Students should be cautioned against yelling at any time.

In case of hoarseness or loss of voice, the best suggestion is to rest the voice. Do not use the voice at all.

Students should be warned against singing in drafts, and against over-fatigue from singing or practicing too long at one time.

Using eucalyptus oil or tincture of benzoin in boiling water, inhaling the steam through the mouth, should hasten recovery from hoarseness. Every singer should have for his own use an atomizer with an adjustable tip for intertracheal treatments. For this purpose, or for spraying the nose or throat, a preparation called chloretone inhalant is recommended.

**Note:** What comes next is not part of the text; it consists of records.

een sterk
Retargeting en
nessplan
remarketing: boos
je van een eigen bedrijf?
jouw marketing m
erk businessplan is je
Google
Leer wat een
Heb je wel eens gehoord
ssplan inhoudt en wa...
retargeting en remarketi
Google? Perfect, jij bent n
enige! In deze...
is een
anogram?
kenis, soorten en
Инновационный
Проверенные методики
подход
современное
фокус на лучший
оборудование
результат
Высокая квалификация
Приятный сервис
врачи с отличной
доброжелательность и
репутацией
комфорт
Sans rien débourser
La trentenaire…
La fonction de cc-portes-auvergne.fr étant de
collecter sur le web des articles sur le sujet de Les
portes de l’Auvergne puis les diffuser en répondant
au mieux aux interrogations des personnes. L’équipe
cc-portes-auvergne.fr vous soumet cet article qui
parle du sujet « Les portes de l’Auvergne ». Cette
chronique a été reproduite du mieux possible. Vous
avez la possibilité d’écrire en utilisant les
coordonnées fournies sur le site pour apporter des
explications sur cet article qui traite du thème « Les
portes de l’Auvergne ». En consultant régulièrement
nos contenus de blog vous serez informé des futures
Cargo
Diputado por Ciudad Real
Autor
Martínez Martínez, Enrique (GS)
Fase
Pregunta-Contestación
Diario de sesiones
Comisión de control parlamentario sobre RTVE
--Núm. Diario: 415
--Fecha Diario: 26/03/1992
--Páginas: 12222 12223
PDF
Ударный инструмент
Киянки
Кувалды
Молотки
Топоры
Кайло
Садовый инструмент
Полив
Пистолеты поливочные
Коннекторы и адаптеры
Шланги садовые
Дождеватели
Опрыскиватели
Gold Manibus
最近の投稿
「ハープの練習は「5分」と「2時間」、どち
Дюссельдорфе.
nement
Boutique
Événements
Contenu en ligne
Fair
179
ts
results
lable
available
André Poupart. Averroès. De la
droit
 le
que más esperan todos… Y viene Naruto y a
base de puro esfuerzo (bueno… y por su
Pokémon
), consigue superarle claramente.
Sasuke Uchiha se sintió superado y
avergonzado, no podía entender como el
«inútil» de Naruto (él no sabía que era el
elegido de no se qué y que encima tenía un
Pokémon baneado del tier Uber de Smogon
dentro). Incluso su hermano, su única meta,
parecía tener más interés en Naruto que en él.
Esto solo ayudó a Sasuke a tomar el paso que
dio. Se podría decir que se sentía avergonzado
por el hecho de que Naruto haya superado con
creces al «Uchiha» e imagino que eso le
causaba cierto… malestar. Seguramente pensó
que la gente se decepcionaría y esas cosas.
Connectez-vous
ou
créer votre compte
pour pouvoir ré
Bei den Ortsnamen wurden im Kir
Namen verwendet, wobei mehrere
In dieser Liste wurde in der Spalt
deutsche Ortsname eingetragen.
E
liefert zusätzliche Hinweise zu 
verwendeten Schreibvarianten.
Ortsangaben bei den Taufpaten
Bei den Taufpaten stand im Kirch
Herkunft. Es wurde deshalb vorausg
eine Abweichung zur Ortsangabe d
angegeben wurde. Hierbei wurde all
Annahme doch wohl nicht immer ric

For the intertracheal treatment, which is a matter of spraying the vocal cords, the nozzle of the atomizer is inserted to the back wall of the throat with the adjustable tip turned down. The bulb of the atomizer is then squeezed, with the vocal cords in approximation by saying or singing ay or ah. A gagging reflex takes place immediately when the oil spray touches the approximated cords. Enough medication is left, however, for curative purposes. Prolonged colds or vocal difficulties should be treated by a specialist.

A conclusion based on teaching singing in private lessons and in class lessons is that the playing of wind instruments is not conducive to good vocal production. This is particularly true of instrumental playing where a highly developed embouchure (lip tonus) is desirable. In addition, many teachers of wind instruments teach low abdominal breathing with no expansion of the rib-cage, and a relaxed throat condition. Neither of these fits in with intercostal high abdominal breathing or pharyngeal control.

It may also be said that singing is not conducive to a good instrumental playing condition. Therefore, an individual with an unusually promising voice who has also a decided aptitude for playing a wind instrument should make an early decision as to which field is the more important to him.

Now you know how to care for the voice and maintain it in peak condition.